Job:
Change each "pose" in the records below to "camera", keep every other line unchanged, and leave the pictures out of your answer.

Dataset items:

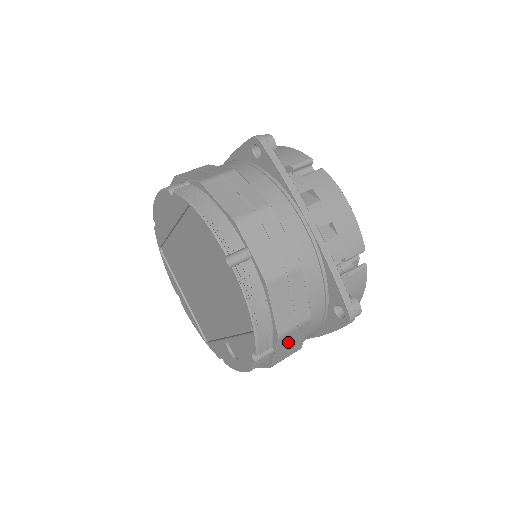
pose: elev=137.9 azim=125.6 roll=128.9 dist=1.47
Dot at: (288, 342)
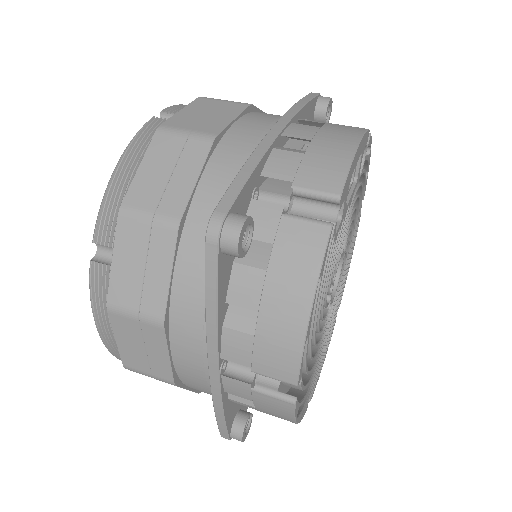
Dot at: (136, 253)
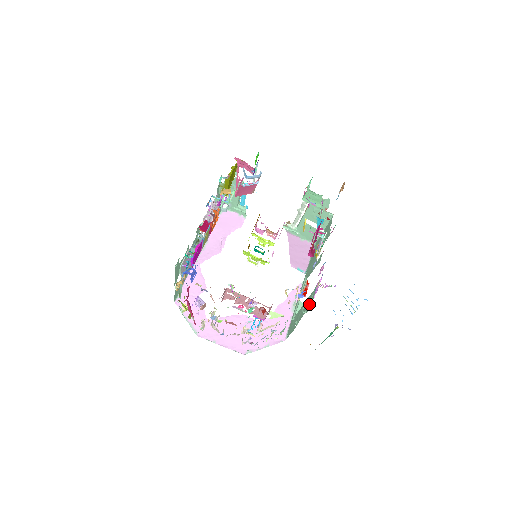
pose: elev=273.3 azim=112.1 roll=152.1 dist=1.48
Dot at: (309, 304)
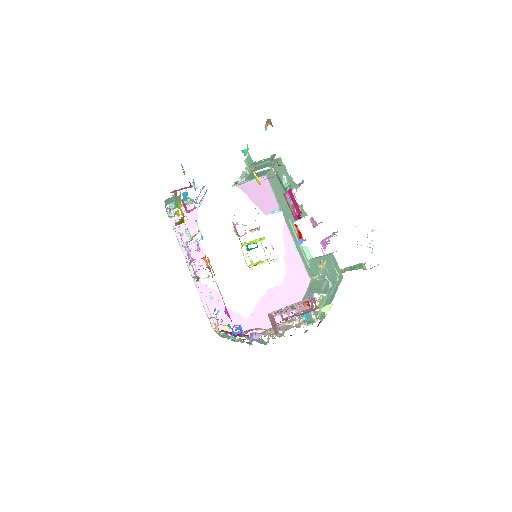
Dot at: (335, 270)
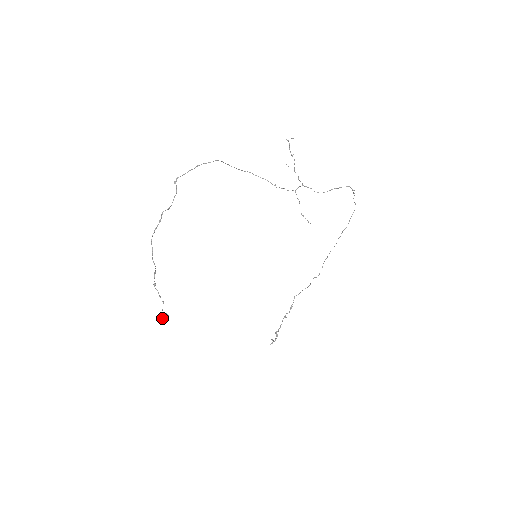
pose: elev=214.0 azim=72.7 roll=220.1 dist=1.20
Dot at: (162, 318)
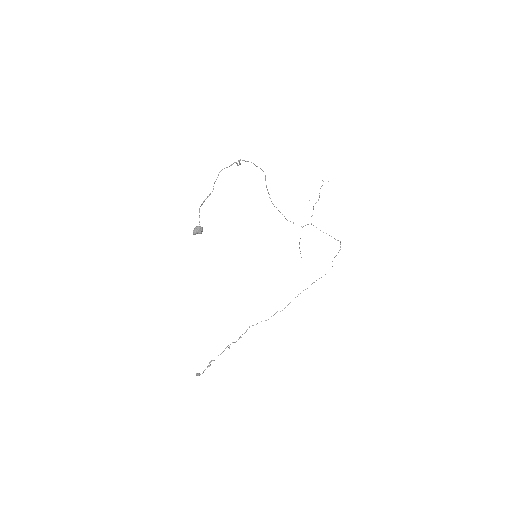
Dot at: (200, 227)
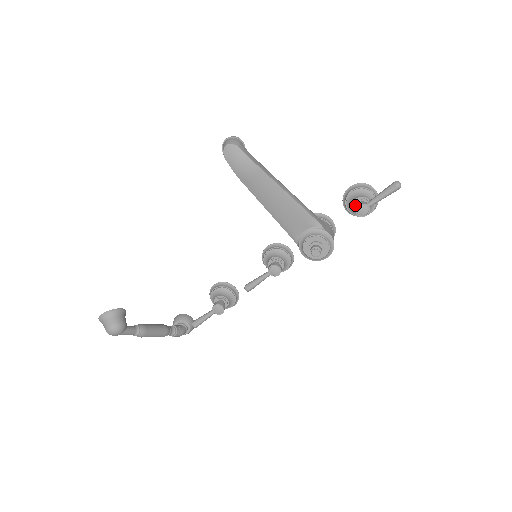
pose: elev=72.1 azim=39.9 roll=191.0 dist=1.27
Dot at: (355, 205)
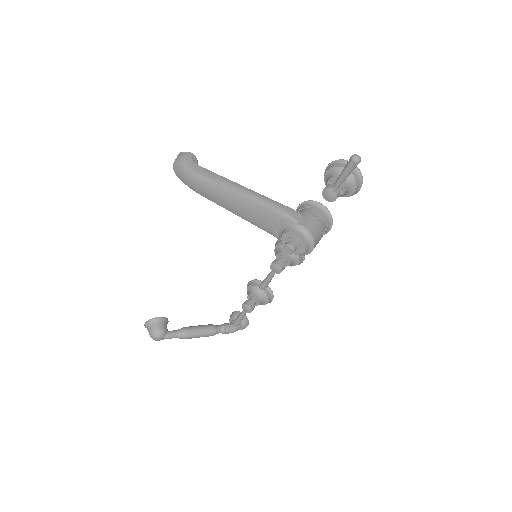
Dot at: occluded
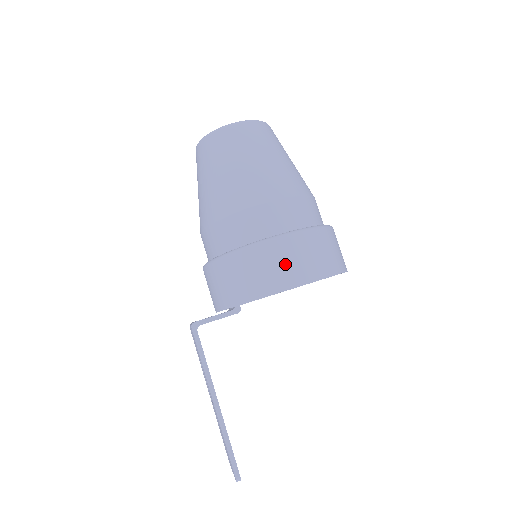
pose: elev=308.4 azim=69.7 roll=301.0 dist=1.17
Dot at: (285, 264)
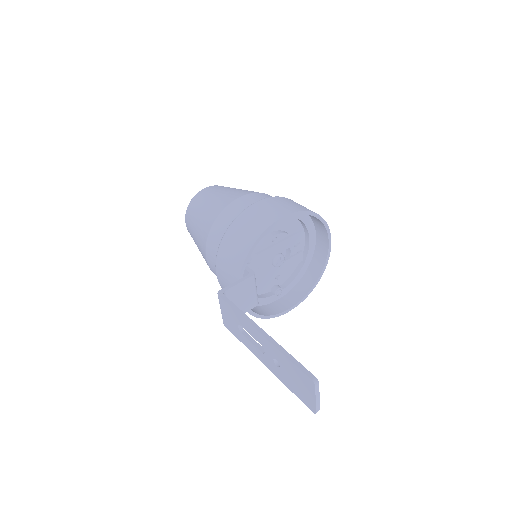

Worked solution:
camera: elev=137.9 azim=125.6 roll=128.9 dist=1.47
Dot at: (288, 342)
Dot at: (136, 253)
camera: elev=273.3 azim=112.1 roll=152.1 dist=1.48
Dot at: (309, 304)
Dot at: (335, 270)
camera: elev=214.0 azim=72.7 roll=220.1 dist=1.20
Dot at: (162, 318)
Dot at: (200, 227)
camera: elev=72.1 azim=39.9 roll=191.0 dist=1.27
Dot at: (355, 205)
Dot at: occluded
camera: elev=308.4 azim=69.7 roll=301.0 dist=1.17
Dot at: (285, 264)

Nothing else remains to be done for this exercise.